● **Что сделать**
[1] Выведи без изменений строки списка, начиная с первой и заканчивая строкой с «purple line at» включительно.
[2] Продолжи отрывок о проповедях Бертольда Регенсбургского и поэме Вернера Садовника, начав сразу после его последнего предложения.

== Отрывок

Между церковной проповедью и поэтическим сочинением, соединяющим трагедию с комизмом и гротеском, немного сходства, и тем не менее велик соблазн их сопоставить. Дело в том, что поэма Вернера посвящена теме, которую на свой лад обсуждал и Бертольд Регенсбургский: всяк должен оставаться в своем социальном кругу, и выход из него чреват самыми роковыми последствиями. Более того, найдены и параллели. Утомленный поучениями своего отца о важности крестьянского труда и зависимости от него всей знати, сын, который желает вступить в круг благородных, заявляет: «Дивлюсь… //В вас пропадает проповедник, // Ведь сыпать притчами — ваш стих. // (Избави Бог меня от них!). // Своею проповедью вскоре // Могли бы вы в поход за море // Поднять людей и двинуть рать…» (38, 561–567). Автор, следовательно, отдает себе отчет в близости речей его героя проповеди нищенствующих монахов. Исследователь замечает по поводу этих слов юного Гельмбрехта: речи, которые произносит его отец, и суть не что иное, как проповедь (138, с. 52). Но найдена и другая, текстуальная параллель, уже непосредственно между «Майером Гельмбрехтом» и проповедями Бертольда Регенсбургского. У последнего в латинской версии читаем: «Si iret ad aratrum ut pater suus, esset in pace» («В мире пребудет тот, кто, подобно своему отцу, следует за плугом»). Причем эта максима, сама по себе не чрезмерно оригинальная, содержится в таком контексте: «О грабители, господа, оруженосцы, воры, прелюбодеи и вам подобные, сколько несчастий и неудобств вы терпите… Оруженосец страдает от голода, жажды, жары, холода и иных невзгод, помимо того, что подвергает свое тело угрозе смерти…» Здесь упомянуты все те тяготы, которые выпали и на долю сына Гельмбрехта, после того как он оставил крестьянское сословие (207, с. 139 и след.).
Речь идет, однако, не о литературных влияниях или заимствованиях, а, скорее, о перекличке некоторых морально-дидактических установок в проповеди Бертольда Регенсбургского и в поэме Вернера Садовника. Тем интереснее сопоставление.

====
== Записи данных

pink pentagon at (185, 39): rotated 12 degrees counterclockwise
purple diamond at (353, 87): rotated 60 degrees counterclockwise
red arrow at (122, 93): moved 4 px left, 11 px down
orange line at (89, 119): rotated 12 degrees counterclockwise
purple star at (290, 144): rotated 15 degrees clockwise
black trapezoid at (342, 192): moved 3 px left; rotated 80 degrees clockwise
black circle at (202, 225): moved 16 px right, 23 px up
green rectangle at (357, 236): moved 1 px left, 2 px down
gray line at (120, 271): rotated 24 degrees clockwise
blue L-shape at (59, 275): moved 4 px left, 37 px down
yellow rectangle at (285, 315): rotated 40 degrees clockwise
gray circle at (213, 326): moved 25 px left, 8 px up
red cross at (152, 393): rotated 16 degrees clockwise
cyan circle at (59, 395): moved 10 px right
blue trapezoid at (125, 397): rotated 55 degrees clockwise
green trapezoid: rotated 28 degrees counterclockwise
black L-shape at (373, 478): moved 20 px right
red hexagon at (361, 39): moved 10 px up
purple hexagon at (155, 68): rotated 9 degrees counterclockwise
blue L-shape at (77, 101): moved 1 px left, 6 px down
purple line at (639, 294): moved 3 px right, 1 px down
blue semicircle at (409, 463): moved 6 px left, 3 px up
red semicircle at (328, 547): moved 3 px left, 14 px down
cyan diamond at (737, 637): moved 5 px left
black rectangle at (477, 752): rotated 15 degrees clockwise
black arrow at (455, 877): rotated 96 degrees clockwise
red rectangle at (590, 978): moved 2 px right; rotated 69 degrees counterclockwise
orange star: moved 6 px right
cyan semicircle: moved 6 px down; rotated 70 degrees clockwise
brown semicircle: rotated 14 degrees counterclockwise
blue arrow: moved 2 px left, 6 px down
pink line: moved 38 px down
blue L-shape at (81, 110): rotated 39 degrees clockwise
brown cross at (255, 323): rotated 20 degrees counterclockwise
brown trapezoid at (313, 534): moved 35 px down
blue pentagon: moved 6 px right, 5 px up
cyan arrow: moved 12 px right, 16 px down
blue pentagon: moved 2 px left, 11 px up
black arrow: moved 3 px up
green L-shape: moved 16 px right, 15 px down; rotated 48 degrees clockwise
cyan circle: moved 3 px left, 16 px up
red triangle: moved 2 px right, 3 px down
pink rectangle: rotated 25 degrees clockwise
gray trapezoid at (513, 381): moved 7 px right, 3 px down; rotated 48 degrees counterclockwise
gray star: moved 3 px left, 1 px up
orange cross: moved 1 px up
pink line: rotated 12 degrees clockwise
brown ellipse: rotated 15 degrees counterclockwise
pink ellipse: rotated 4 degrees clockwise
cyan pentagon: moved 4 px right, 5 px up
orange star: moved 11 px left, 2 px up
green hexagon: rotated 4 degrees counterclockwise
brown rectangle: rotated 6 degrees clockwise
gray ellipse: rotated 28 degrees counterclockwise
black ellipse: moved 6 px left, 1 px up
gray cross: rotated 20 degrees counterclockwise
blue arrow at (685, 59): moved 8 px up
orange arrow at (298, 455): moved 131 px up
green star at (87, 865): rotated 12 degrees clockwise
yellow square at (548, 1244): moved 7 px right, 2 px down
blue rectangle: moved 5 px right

====

● **Ответы**
[1]
pink pentagon at (185, 39): rotated 12 degrees counterclockwise
purple diamond at (353, 87): rotated 60 degrees counterclockwise
red arrow at (122, 93): moved 4 px left, 11 px down
orange line at (89, 119): rotated 12 degrees counterclockwise
purple star at (290, 144): rotated 15 degrees clockwise
black trapezoid at (342, 192): moved 3 px left; rotated 80 degrees clockwise
black circle at (202, 225): moved 16 px right, 23 px up
green rectangle at (357, 236): moved 1 px left, 2 px down
gray line at (120, 271): rotated 24 degrees clockwise
blue L-shape at (59, 275): moved 4 px left, 37 px down
yellow rectangle at (285, 315): rotated 40 degrees clockwise
gray circle at (213, 326): moved 25 px left, 8 px up
red cross at (152, 393): rotated 16 degrees clockwise
cyan circle at (59, 395): moved 10 px right
blue trapezoid at (125, 397): rotated 55 degrees clockwise
green trapezoid: rotated 28 degrees counterclockwise
black L-shape at (373, 478): moved 20 px right
red hexagon at (361, 39): moved 10 px up
purple hexagon at (155, 68): rotated 9 degrees counterclockwise
blue L-shape at (77, 101): moved 1 px left, 6 px down
purple line at (639, 294): moved 3 px right, 1 px down

[2]
Но прежде всего остановимся вкратце на содержании поэмы «Майер Гельмбрехт». Оно незамысловато. Поэма изображает семью майера — богатого крестьянина, наследственного арендатора земли у феодала, которому он платит ренту; он ведет самостоятельное хозяйство. Майеры представляли собой высший и наиболее преуспевающий слой крестьянства Германии, своего рода «крестьянскую аристократию». У крестьянина Гельмбрехта есть сын, носящий то же имя. Юный Гельмбрехт в противоположность отцу и деду (они все носят наследственное в этой семье имя) не имеет желания пахать землю и вести крестьянский образ жизни, — он преисполнен отвращения к подобным низменным занятиям и жаждет приобщиться к рыцарству. Но рыцарские доблести в его восприятии — не куртуазия и не служение «делу Господа», не участие в крестовом походе. Рыцарский разбой, который достиг своего апогея в период «междуцарствия» в Империи, являет ему иной идеал: разнузданного насилия, легкой жизни без труда, отказа от всех сословных и моральных устоев и принципов.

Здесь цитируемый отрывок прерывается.